The other day, during a coffe-break in the work shift as a reflection, we discussed the situation of a young woman who was known by all that would not overcome their ICU stay and who could not talk about what she was living with anyone. Imminent death.
The positions were different: some were wondering why we should speak with her of that item if in the background she already sensed what was happening; others claimed that it was necessary to talk about it and that we should encourage the patient to express.
We all agree that the option to express what she felt should not be limited by professional incompetence to do so. The professional competence to manage complex communicative situations and with high emotional stress should be available for the person who needs that.
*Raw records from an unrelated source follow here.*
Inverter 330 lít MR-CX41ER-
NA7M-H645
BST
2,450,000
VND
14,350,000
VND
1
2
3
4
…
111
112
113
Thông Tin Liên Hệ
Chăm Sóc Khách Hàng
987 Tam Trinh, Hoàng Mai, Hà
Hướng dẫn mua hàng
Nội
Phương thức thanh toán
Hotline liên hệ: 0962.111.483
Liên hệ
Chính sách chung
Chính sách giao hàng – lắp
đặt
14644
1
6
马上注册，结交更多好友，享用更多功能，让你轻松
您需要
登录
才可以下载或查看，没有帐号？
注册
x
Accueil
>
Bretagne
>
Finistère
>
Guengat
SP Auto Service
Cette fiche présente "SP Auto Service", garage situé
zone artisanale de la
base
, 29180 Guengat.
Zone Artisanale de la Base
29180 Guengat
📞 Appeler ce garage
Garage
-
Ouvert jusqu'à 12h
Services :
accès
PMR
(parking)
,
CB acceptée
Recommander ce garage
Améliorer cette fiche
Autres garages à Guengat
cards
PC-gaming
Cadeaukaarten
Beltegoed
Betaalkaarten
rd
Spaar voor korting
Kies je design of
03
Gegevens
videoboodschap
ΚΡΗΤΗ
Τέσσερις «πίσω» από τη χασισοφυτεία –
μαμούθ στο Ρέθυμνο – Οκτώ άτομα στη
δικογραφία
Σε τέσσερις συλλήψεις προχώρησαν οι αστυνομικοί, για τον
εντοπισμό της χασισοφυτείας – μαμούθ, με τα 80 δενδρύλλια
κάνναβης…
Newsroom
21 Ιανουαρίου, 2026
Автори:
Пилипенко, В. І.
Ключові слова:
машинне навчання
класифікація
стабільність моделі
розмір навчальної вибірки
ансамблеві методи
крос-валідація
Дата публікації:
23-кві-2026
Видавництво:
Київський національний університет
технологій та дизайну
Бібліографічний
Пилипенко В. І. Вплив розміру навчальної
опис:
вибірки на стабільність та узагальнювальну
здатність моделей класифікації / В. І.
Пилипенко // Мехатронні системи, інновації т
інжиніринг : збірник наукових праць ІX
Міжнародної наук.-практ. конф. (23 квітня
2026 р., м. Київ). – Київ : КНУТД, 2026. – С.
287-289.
The issue became more difficult, despite the harmonic smell of coffee surrounding us, when it raised the possibility of all professionals were “competent in communication” or as Jose Carlos Bermejo describes in one of his many published books “Humanize the health; humanization and helping nursing relationship” that all professionals should be experts in helping relationship. In counselling there must be some central attitudes, the vertebrae of the approach to the person that we care about: empathy, congruence and unconditional acceptance.
In this case the conflict arose in my opinion, firstly in the empathic relationship. If we understand that one of the first steps that we must climb to get to relate in an empathetic way with someone, is the identification with the other to then take the distance necessary to do it in a healthy and professional manner, the identification with the young woman who was facing her own death was that professional should be in very close emotion. In addition to the psychosocial similarity that could exist with this case in particular, to be placed so close to the death of the other, professional should consider what would I do if I was going through?. To ask yourself that, who has the tools to respond?.
The second conflict is presented in the unconditional acceptance of the other. If so this comes to fruition, we must have an active listening, in this case open questions that the young woman was not be responded in any way. Resistances in the phase of identification of death itself are probably so high that make us little competent to listen actively to each other and accept it.
In any case the question that arose from the aroma of the coffee it remains in the air, can we be each and everyone of the members of the ICU competent enough in communication as to be excellent in our attention, or should be formed and trained relating people to take care or support in this type of complex situations?. Is this all a question of financial resources and human resources? Is our professional responsibility to excellence in communication, or simply make the minimums for each one of the professionals?
Now, some publications refer to the competences at the end of life in critical care units (A comfortable place to say goodbye. Millner P, Paskiewicz ST, Kautz D).